Grahame Pincock, 90, forged a career as a modern languages teacher in schools across Glasgow while living in a modest £400,000 semi-detached home in the city’s Jordanhill area.

He eventually reached the role of principal teacher of languages before retiring. But he has left his former neighbours stunned after it emerged he had built up a £7,049,939 estate when he died in May.

Mr Pincock had spent his later years in a nearby care home.

His published will shows the bulk of his estate was made up of an extensive stocks and shares portfolio.

Records show he amassed 101,786 shares in drinks giant Diageo, which are valued at £2,31m. He also had £216,000 of shares in pharmaceutical giants Astrazeneca and a further £40,000 invested in Glaxosmithkline.

Mr Pincock ordered £10,000 to be awarded to war veterans charity Erskine and a further £10,000 to the Scottish War Blinded. Another £25,000 was given to a small number of family and friends.

The remainder of his vast fortune has been placed in the Grahame Winnington Pincock Charitable Trust and will be used to help those who are ill.

The trust has already made several donations to charity groups, including Marie Curie Cancer Care and Cancer Research.

Former neighbours of Mr Pincock told of their shock at how much money the “unassuming” teacher had.

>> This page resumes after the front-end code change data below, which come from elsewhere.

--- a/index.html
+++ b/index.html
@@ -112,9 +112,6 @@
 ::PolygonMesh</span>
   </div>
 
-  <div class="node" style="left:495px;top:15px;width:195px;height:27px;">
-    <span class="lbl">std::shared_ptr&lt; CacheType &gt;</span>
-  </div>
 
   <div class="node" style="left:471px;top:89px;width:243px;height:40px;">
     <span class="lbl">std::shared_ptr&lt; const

One said: “Mr Pincock was a lovely man who probably had the best kept hedge in Glasgow. That is how I’ll remember him and I’m shocked to hear he was a secret millionaire. There was never any sign he was worth much money at all, but he was a very academic person so he would have had everything planned out.

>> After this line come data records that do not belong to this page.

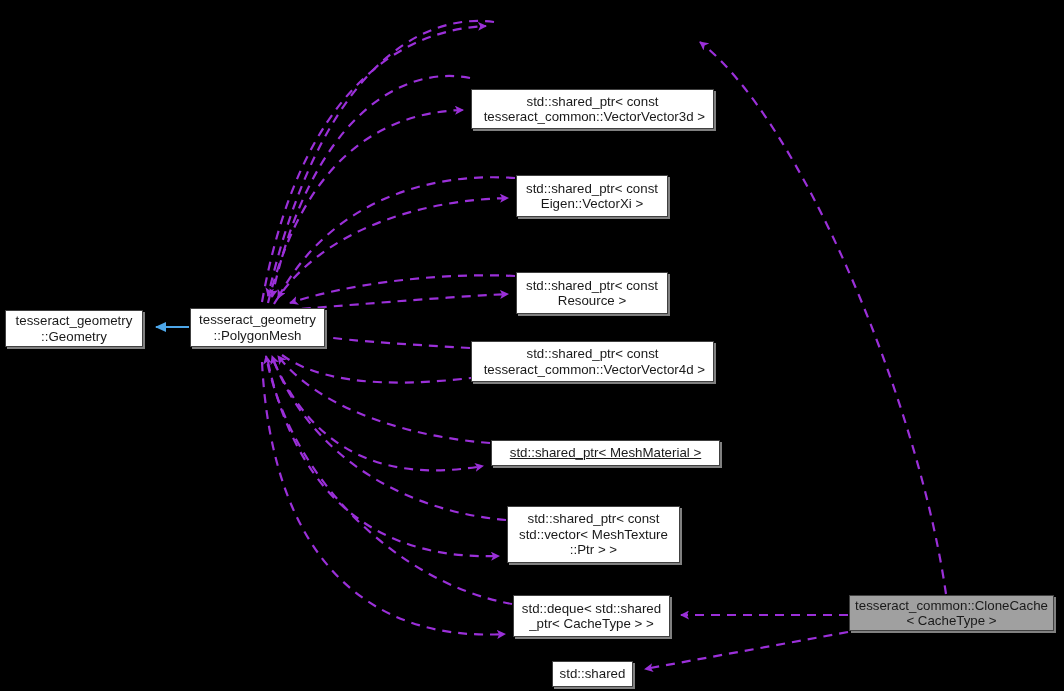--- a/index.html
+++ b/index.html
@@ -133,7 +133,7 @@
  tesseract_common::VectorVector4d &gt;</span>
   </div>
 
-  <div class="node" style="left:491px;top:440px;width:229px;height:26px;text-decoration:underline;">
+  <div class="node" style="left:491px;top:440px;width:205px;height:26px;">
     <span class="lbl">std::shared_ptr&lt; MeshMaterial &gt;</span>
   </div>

“He lived in the house until he had to move into a care home and it was a sad loss to the area, but he will be well remembered by those who knew him.”

Another added: “He was very unassuming and lived what appeared to be a very modest lifestyle and their were no airs or graces about him.”

Shortly after Mr Pincock’s death, friend Ronald Nicolson said: “He stood out as a man of learning and of culture and was liked and respected in equal measure by his pupils.”